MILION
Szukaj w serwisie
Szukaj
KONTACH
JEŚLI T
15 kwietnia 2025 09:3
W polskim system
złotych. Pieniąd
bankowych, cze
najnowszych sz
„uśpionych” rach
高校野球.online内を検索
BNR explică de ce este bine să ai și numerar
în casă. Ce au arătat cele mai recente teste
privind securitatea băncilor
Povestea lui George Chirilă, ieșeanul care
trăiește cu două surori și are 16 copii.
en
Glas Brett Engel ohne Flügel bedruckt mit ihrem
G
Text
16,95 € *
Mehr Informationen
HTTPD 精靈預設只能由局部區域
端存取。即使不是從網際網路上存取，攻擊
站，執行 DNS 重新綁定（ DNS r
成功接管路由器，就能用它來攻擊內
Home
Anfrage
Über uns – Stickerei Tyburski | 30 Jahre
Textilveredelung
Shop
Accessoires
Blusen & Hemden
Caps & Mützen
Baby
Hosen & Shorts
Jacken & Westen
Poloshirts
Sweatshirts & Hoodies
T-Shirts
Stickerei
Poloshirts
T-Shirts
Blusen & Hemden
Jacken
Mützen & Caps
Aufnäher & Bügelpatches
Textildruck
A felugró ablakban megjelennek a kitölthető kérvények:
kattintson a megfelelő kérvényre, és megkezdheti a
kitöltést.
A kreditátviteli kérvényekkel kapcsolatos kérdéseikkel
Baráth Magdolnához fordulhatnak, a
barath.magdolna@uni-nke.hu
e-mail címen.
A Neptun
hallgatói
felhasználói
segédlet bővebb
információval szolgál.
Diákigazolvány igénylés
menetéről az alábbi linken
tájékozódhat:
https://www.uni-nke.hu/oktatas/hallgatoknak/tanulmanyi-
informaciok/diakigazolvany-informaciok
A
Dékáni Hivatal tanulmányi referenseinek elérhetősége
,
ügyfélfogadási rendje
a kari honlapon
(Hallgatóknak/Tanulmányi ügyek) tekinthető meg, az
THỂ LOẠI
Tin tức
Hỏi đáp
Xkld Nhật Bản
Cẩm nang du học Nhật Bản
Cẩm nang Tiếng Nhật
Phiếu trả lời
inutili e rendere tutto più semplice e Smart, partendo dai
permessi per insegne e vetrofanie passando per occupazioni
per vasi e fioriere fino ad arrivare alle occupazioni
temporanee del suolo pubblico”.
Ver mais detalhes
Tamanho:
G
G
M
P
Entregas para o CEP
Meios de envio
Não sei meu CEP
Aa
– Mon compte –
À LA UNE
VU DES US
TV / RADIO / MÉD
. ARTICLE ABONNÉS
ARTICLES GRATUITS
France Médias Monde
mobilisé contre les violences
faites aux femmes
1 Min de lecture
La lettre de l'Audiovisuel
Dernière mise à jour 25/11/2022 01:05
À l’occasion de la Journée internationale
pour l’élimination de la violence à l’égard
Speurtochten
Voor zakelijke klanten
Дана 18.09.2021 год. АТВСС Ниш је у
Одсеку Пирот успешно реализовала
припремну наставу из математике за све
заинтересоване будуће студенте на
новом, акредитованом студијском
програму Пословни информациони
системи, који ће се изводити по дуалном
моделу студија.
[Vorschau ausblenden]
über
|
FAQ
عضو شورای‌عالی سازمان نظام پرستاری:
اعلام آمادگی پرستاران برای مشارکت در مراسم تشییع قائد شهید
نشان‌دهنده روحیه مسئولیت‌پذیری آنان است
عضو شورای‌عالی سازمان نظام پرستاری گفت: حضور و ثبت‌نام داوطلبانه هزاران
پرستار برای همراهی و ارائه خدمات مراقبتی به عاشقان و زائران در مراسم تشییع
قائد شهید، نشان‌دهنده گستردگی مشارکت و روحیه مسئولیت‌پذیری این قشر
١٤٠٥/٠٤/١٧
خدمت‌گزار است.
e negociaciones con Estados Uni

**Exercise goal:** Repeat the entries above verbatim, but only from the line that has "高校野球.online内を検索" down to the line that has "ügyfélfogadási rendje", inclusive.

**Reply:**
高校野球.online内を検索
BNR explică de ce este bine să ai și numerar
în casă. Ce au arătat cele mai recente teste
privind securitatea băncilor
Povestea lui George Chirilă, ieșeanul care
trăiește cu două surori și are 16 copii.
en
Glas Brett Engel ohne Flügel bedruckt mit ihrem
G
Text
16,95 € *
Mehr Informationen
HTTPD 精靈預設只能由局部區域
端存取。即使不是從網際網路上存取，攻擊
站，執行 DNS 重新綁定（ DNS r
成功接管路由器，就能用它來攻擊內
Home
Anfrage
Über uns – Stickerei Tyburski | 30 Jahre
Textilveredelung
Shop
Accessoires
Blusen & Hemden
Caps & Mützen
Baby
Hosen & Shorts
Jacken & Westen
Poloshirts
Sweatshirts & Hoodies
T-Shirts
Stickerei
Poloshirts
T-Shirts
Blusen & Hemden
Jacken
Mützen & Caps
Aufnäher & Bügelpatches
Textildruck
A felugró ablakban megjelennek a kitölthető kérvények:
kattintson a megfelelő kérvényre, és megkezdheti a
kitöltést.
A kreditátviteli kérvényekkel kapcsolatos kérdéseikkel
Baráth Magdolnához fordulhatnak, a
barath.magdolna@uni-nke.hu
e-mail címen.
A Neptun
hallgatói
felhasználói
segédlet bővebb
információval szolgál.
Diákigazolvány igénylés
menetéről az alábbi linken
tájékozódhat:
https://www.uni-nke.hu/oktatas/hallgatoknak/tanulmanyi-
informaciok/diakigazolvany-informaciok
A
Dékáni Hivatal tanulmányi referenseinek elérhetősége
,
ügyfélfogadási rendje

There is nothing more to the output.